More than 55 comic-book creators have donated fresh-to-market work for this auction, among them Neal Adams, Mike Mignola, John Cassaday, Jim Lee, Dan Jurgens, Jill Thompson, Tim Sale, Eduardo Risso, Aaron Kuder, Arthur Adams, Phil Hester, Bill Sienkiewicz and Kevin Nowlan.
“This will be Heritage’s third year partnering with the Asners on this charity event, and, as always, it’s our pleasure and privilege to help them to raise money for a program that’s appreciated and beloved by so many in the comic-art community,” says Jim Halperin, co-chairman of Heritage Auctions.
Mignola offers one of the event’s highlights: the unpublished cover to 2018’s monumental Hellboy Omnibus Volume 4: Hellboy in Hell, featuring Satan himself. That massive Dark Horse Comics tome collected the character’s adventures from 1994 to 1997 and is a must-own among fans of Mignola’s character, who has been to hell – and Hollywood – and back.
Adam Hughes, one of DC Comics’ most popular cover illustrators (and an occasional artist on Hellboy titles), has contributed an original Captain America for this auction. Neal Adams, whose work on Batman titles over the last 50 years impacted generations of readers and creators, offers in this sale an original Dark Knight illustration. Batman: The Long Halloween’s Tim Sale also contributes a very special take on the Caped Crusader high above Gotham City.
Sienkiewicz, who has been instrumental in helping the Asners assemble this and previous auctions, has brought two to this event – among them, a piece featuring the mutant Sydney Barrett, played by actress Rachel Keller, from FX’s Legion.

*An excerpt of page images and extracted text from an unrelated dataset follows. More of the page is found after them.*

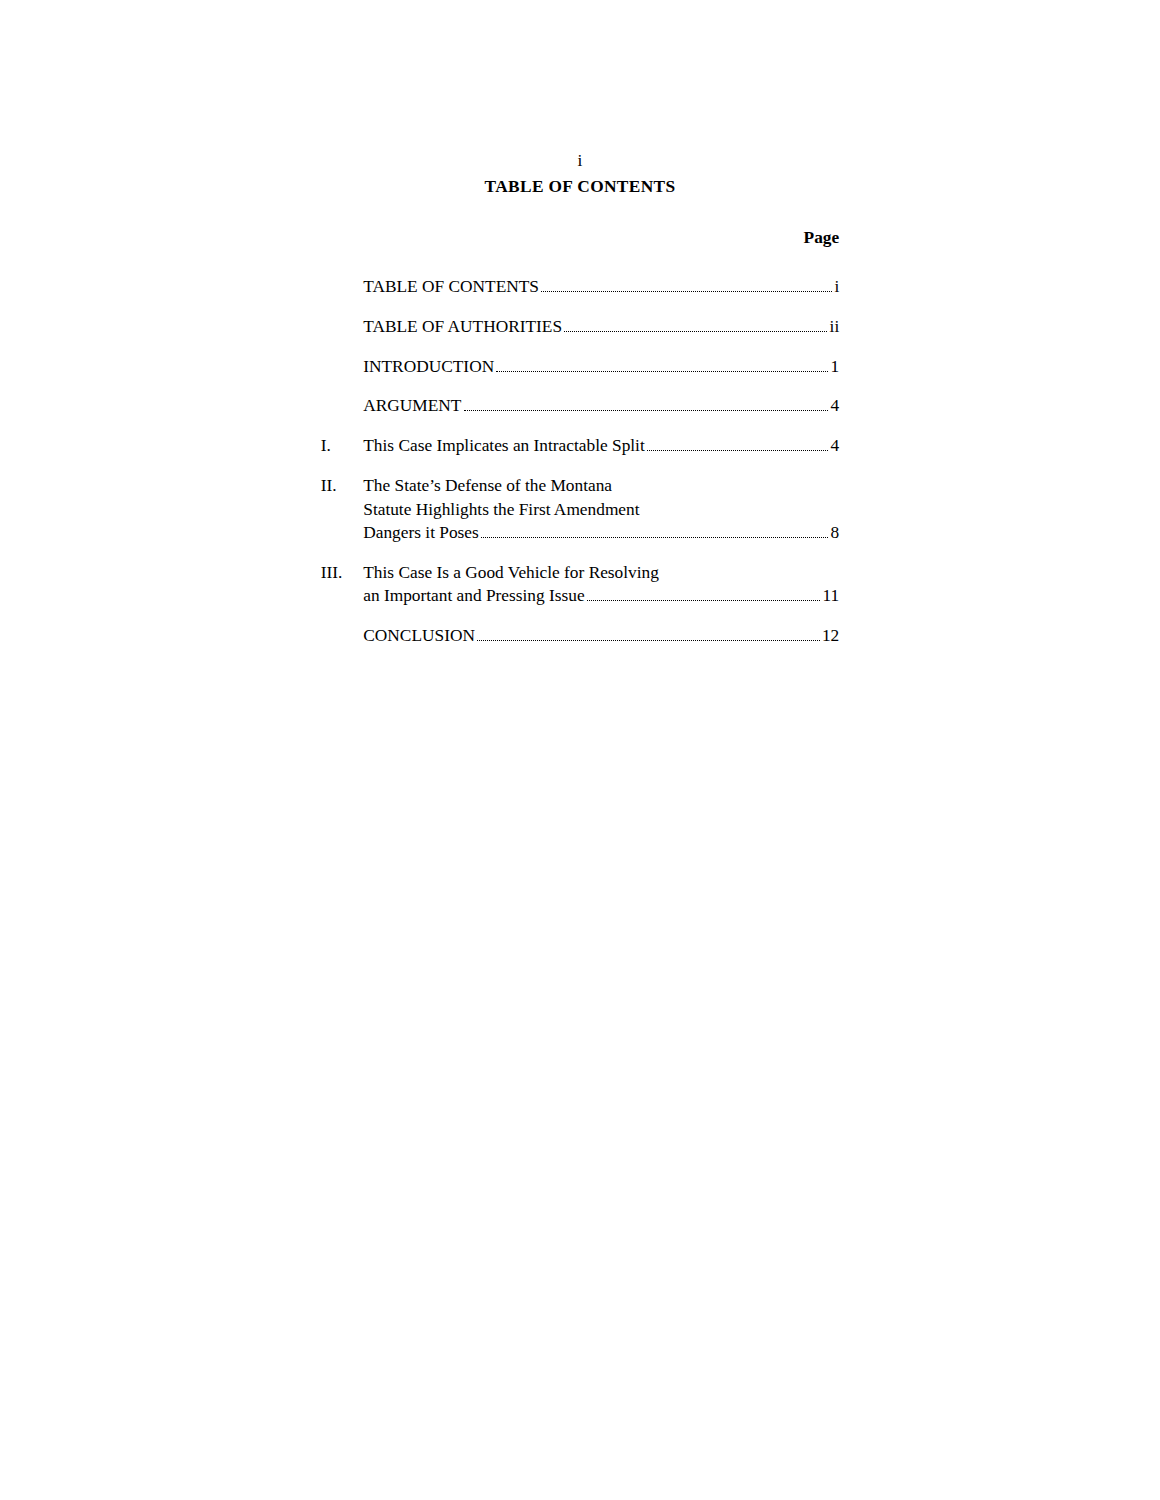i
TABLE OF CONTENTS
Page
| | TABLE OF CONTENTS i |
| | TABLE OF AUTHORITIES ii |
| | INTRODUCTION 1 |
| | ARGUMENT 4 |
| I. | This Case Implicates an Intractable Split 4 |
| II. | The State’s Defense of the Montana Statute Highlights the First Amendment Dangers it Poses 8 |
| III. | This Case Is a Good Vehicle for Resolving an Important and Pressing Issue 11 |
| | CONCLUSION 12 |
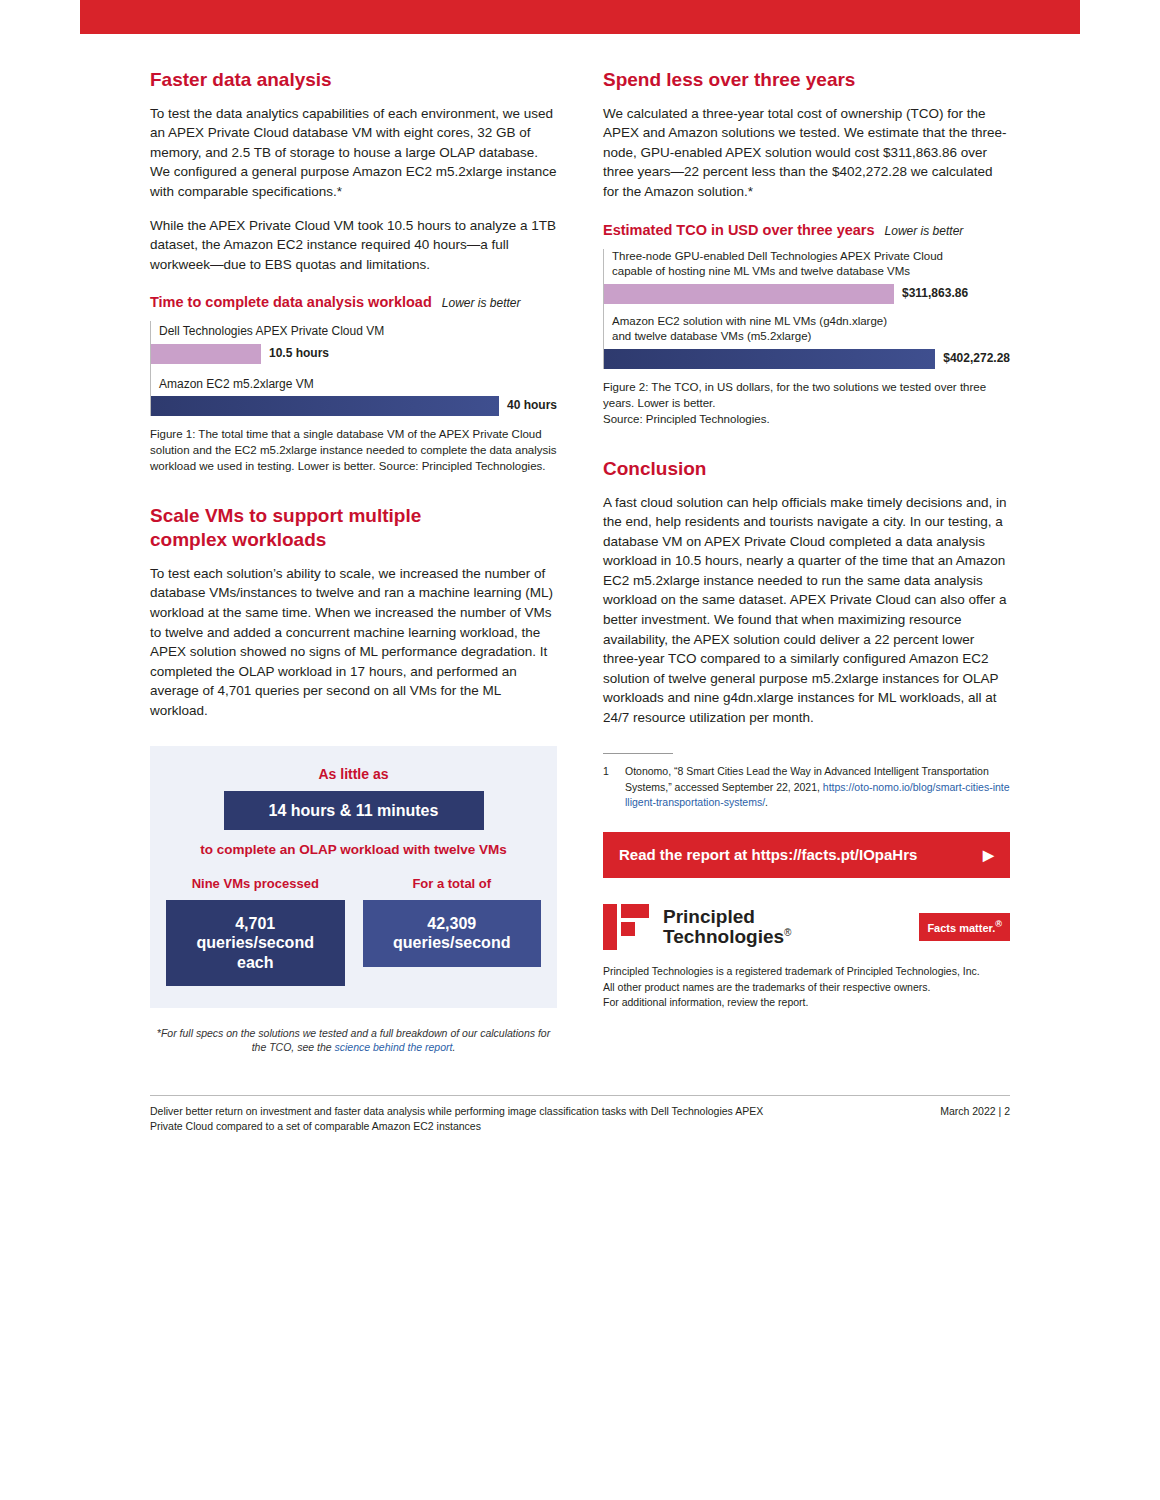Faster data analysis
To test the data analytics capabilities of each environment, we used an APEX Private Cloud database VM with eight cores, 32 GB of memory, and 2.5 TB of storage to house a large OLAP database. We configured a general purpose Amazon EC2 m5.2xlarge instance with comparable specifications.*
While the APEX Private Cloud VM took 10.5 hours to analyze a 1TB dataset, the Amazon EC2 instance required 40 hours—a full workweek—due to EBS quotas and limitations.
Time to complete data analysis workload Lower is better
Dell Technologies APEX Private Cloud VM
10.5 hours
Amazon EC2 m5.2xlarge VM
40 hours
Figure 1: The total time that a single database VM of the APEX Private Cloud solution and the EC2 m5.2xlarge instance needed to complete the data analysis workload we used in testing. Lower is better. Source: Principled Technologies.
Scale VMs to support multiple
complex workloads
To test each solution’s ability to scale, we increased the number of database VMs/instances to twelve and ran a machine learning (ML) workload at the same time. When we increased the number of VMs to twelve and added a concurrent machine learning workload, the APEX solution showed no signs of ML performance degradation. It completed the OLAP workload in 17 hours, and performed an average of 4,701 queries per second on all VMs for the ML workload.
As little as
14 hours & 11 minutes
to complete an OLAP workload with twelve VMs
Nine VMs processed
4,701
queries/second
each
For a total of
42,309
queries/second
*For full specs on the solutions we tested and a full breakdown of our calculations for the TCO, see the science behind the report.
Spend less over three years
We calculated a three-year total cost of ownership (TCO) for the APEX and Amazon solutions we tested. We estimate that the three-node, GPU-enabled APEX solution would cost $311,863.86 over three years—22 percent less than the $402,272.28 we calculated for the Amazon solution.*
Estimated TCO in USD over three years Lower is better
Three-node GPU-enabled Dell Technologies APEX Private Cloud
capable of hosting nine ML VMs and twelve database VMs
$311,863.86
Amazon EC2 solution with nine ML VMs (g4dn.xlarge)
and twelve database VMs (m5.2xlarge)
$402,272.28
Figure 2: The TCO, in US dollars, for the two solutions we tested over three years. Lower is better.
Source: Principled Technologies.
Conclusion
A fast cloud solution can help officials make timely decisions and, in the end, help residents and tourists navigate a city. In our testing, a database VM on APEX Private Cloud completed a data analysis workload in 10.5 hours, nearly a quarter of the time that an Amazon EC2 m5.2xlarge instance needed to run the same data analysis workload on the same dataset. APEX Private Cloud can also offer a better investment. We found that when maximizing resource availability, the APEX solution could deliver a 22 percent lower three-year TCO compared to a similarly configured Amazon EC2 solution of twelve general purpose m5.2xlarge instances for OLAP workloads and nine g4dn.xlarge instances for ML workloads, all at 24/7 resource utilization per month.
1
Otonomo, “8 Smart Cities Lead the Way in Advanced Intelligent Transportation Systems,” accessed September 22, 2021, https://oto-nomo.io/blog/smart-cities-intelligent-transportation-systems/.
Read the report at https://facts.pt/IOpaHrs ▶
Principled
Technologies®
Facts matter.®
Principled Technologies is a registered trademark of Principled Technologies, Inc.
All other product names are the trademarks of their respective owners.
For additional information, review the report.
Deliver better return on investment and faster data analysis while performing image classification tasks with Dell Technologies APEX Private Cloud compared to a set of comparable Amazon EC2 instances
March 2022 | 2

This is Sienkiewicz coming full circle, as the series focused on a character central to the New Mutants book he made a must-read during his run with Chris Claremont.
Nowlan, who also helped gather artists for this charity auction, is contributing one of his most famous pieces in recent memory: the variant cover for Venom No. 6. That’s the coveted cover created for the Memphis Comic Expo featuring Knull, the God of the Symbiotes. Aaron Kuder offers another arresting variant cover: the Symbiote Spider-Man: Alien Reality No. 1, featuring Spider-Man and Deathlok posed in a knowing nod to Erik Larsen’s Spider-Man No. 21 from 1990.
From an early Bud Fisher Mutt and Jeff strip to a Jill Thompson Beast of Burden original, there’s something for everyone. And to think, when Matt began preparing for this year’s event, in the midst of this tumultuous year, he feared he’d get nothing at all.
“When we started out on this journey for our third year, I said to my dad, ‘I am not going to hold out much hope here because of the situation,’” Matt says. “I told him, ‘I just think people are in a different world and not concentrating on this kind of stuff,’ and I was really wrong. They came out. They helped. And they were extremely generous.”
ROBERT WILONSKY is a staff writer at Heritage Auctions.